I've just joined this list and look forward to swish discussions!
When I first looked for a web indexing system, I was immediately taken
with swish, its small indexes and relatively powerful search capabilities.
Just the compact engine I was looking for!
I have Kevin Hughes' original swish running on two public sites:
http://www.ausflag.com.au and http://www.republic.org.au. At both of these
sites I've written a perl CGI script to process the swish output to
provide an Alta-Vista like result (except that it is not paged).
Try searching for "Norfolk Island" on Ausflag and "Peter Collins" on the
Republic site. Or anything else for that matter.
The first site contains about 350 HTML documents, the second about 250.
Total size about 10 Mb in each case. Indexing takes about a minute (the
servers are BSD unix). Now that there is a swish-e I will be upgrading soon!
I scanned the mailing list archive and would like to add my 2 cents worth to
some previous discussion, plus suggest some improvements to swish-e.
I think providing context around search terms is unnecessary - quoting
the first 50 or 100 words from the document is, I think, quite sufficient.
Context becomes a difficult thing when you are doing a search on more
than one term. Do you provide context around all search terms? It
gets messy quickly. Grep is unsatisfactory and leads to disconnected
output. The title of the document and the opening lines generally provide
enough context information.
One of the few criticisms I had with swish seems to be addressed with
swish-e - that is, stopwords shouldn't invalidate an otherwise possible
search (i.e. there are other search terms in the query which are indexed).
Is this feature in swish-e 1.2 only? When is 1.2 release anticipated?
This feature should also be extended to words that are "too common", i.e.
if there is more than one search term, but one of them causes the "too
common" error, searches should continue on remaining terms. For an AND
search, this would require that the "too common" word is still examined
for its presence in the target documents. Any views from the developers
as to the feasibility of this?
Finally, I don't like the fact that swish indexes comments in HTML
documents. This should most definitely be an option in the config file.
Either choose to index HTML comments, or choose to ignore them.
For example, you can't search for my name in either of the two sites above
because my name is in the HTML author comment at the top of every document at
the site - generating a "word too common" error.
So, my plea to the developers for v1.2, before it is released, would be
to add an ignore HTML comment feature!
Dr Brendan Jones |
Honorary Associate |
Electronics Department |
Macquarie University | Email: email@example.com
NSW 2109 AUSTRALIA | WWW : http://www.mpce.mq.edu.au/~brendan/
Received on Wed May 6 19:19:22 1998
++++++++++
§ **Directions**
(A) List every web address that appears in the swish post.
(B) Convert the lines of the listing, from its first line through the line containing "and accuracy, using the latest manufacturing", into a numbered list. Include both of those lines and leave out any blank lines.

§ **Records for the exercise**
++++++++++
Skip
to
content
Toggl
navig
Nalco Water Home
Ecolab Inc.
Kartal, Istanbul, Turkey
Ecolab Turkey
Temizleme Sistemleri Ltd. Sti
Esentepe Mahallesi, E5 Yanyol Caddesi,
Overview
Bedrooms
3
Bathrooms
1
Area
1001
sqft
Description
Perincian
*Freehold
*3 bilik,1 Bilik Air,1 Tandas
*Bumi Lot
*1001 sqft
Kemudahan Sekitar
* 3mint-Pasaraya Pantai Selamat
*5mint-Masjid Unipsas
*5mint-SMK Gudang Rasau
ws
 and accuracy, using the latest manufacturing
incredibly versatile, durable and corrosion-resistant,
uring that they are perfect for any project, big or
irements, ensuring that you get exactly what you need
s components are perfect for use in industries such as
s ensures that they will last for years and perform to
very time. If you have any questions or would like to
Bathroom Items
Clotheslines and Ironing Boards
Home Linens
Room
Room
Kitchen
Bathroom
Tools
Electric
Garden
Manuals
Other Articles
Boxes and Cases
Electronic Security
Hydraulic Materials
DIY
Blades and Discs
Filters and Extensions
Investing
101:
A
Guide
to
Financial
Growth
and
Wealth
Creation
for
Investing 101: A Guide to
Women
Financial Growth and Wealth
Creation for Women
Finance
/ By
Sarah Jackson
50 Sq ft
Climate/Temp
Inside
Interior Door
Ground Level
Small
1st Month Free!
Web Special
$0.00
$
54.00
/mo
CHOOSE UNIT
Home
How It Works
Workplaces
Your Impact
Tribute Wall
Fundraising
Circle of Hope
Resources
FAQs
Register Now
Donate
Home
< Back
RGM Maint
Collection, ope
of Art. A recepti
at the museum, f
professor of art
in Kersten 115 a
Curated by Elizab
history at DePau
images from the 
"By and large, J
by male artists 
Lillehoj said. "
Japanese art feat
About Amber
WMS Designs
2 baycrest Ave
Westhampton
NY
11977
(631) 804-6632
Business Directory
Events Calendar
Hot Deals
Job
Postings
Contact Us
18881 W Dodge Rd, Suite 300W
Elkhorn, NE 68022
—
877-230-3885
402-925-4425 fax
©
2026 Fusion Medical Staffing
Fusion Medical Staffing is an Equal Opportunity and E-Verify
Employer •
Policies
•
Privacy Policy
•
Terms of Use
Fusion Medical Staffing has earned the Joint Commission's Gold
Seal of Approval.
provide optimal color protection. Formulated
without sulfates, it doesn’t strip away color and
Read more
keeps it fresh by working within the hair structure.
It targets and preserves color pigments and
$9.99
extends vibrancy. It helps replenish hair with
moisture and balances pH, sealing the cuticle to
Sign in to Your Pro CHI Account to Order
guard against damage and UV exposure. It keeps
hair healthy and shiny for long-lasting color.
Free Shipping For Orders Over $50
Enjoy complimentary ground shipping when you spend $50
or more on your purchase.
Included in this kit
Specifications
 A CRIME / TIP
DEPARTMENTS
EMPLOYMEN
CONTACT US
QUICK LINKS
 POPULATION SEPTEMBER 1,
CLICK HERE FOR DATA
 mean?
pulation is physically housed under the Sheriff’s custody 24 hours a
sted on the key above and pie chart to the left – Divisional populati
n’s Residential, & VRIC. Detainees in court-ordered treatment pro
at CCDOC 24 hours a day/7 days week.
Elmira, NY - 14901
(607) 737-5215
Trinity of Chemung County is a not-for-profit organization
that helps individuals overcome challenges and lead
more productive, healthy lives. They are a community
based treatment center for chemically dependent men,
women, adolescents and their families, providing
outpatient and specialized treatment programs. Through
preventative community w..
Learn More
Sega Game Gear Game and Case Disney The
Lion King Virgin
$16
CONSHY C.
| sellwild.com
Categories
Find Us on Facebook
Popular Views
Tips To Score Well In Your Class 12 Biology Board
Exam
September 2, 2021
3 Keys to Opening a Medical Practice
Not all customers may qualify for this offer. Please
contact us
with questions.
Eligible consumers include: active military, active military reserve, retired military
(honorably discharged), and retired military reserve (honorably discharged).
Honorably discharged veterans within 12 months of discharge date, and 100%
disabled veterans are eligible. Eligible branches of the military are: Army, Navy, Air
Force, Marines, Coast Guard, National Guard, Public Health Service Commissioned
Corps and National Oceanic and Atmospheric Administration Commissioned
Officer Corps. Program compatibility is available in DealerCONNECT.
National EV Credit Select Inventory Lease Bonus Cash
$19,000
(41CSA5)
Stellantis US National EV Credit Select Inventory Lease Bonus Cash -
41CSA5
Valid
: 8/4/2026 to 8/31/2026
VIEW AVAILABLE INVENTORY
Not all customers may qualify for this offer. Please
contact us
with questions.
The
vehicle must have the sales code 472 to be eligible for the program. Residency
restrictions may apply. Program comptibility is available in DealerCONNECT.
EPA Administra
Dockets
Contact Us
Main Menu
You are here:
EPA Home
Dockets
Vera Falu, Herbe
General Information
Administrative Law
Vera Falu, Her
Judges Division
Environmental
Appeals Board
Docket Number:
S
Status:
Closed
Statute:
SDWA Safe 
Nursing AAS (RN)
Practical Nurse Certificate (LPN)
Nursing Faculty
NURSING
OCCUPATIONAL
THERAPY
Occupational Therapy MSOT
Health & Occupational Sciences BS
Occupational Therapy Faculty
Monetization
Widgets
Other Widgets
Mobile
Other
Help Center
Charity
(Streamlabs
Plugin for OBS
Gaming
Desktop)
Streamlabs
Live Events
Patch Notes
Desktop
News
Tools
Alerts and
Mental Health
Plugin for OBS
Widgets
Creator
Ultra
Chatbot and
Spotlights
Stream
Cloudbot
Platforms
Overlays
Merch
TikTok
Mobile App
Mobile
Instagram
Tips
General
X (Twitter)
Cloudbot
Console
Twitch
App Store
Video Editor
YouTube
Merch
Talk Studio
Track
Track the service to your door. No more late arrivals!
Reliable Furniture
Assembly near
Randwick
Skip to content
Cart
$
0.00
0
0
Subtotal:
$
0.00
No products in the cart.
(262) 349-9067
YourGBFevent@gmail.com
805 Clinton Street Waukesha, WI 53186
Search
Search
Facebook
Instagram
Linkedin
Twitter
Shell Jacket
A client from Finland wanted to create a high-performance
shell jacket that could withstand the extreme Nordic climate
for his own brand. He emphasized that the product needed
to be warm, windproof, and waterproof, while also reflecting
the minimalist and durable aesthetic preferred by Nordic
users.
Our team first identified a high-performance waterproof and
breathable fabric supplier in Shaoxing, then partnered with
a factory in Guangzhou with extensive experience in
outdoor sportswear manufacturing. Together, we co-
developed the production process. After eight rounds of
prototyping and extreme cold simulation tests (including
++++++++++
§ **Results of the exercise**
(A)
http://www.ausflag.com.au
http://www.republic.org.au
http://www.mpce.mq.edu.au/~brendan/

(B)
1. Skip
2. to
3. content
4. Toggl
5. navig
6. Nalco Water Home
7. Ecolab Inc.
8. Kartal, Istanbul, Turkey
9. Ecolab Turkey
10. Temizleme Sistemleri Ltd. Sti
11. Esentepe Mahallesi, E5 Yanyol Caddesi,
12. Overview
13. Bedrooms
14. 3
15. Bathrooms
16. 1
17. Area
18. 1001
19. sqft
20. Description
21. Perincian
22. *Freehold
23. *3 bilik,1 Bilik Air,1 Tandas
24. *Bumi Lot
25. *1001 sqft
26. Kemudahan Sekitar
27. * 3mint-Pasaraya Pantai Selamat
28. *5mint-Masjid Unipsas
29. *5mint-SMK Gudang Rasau
30. ws
31.  and accuracy, using the latest manufacturing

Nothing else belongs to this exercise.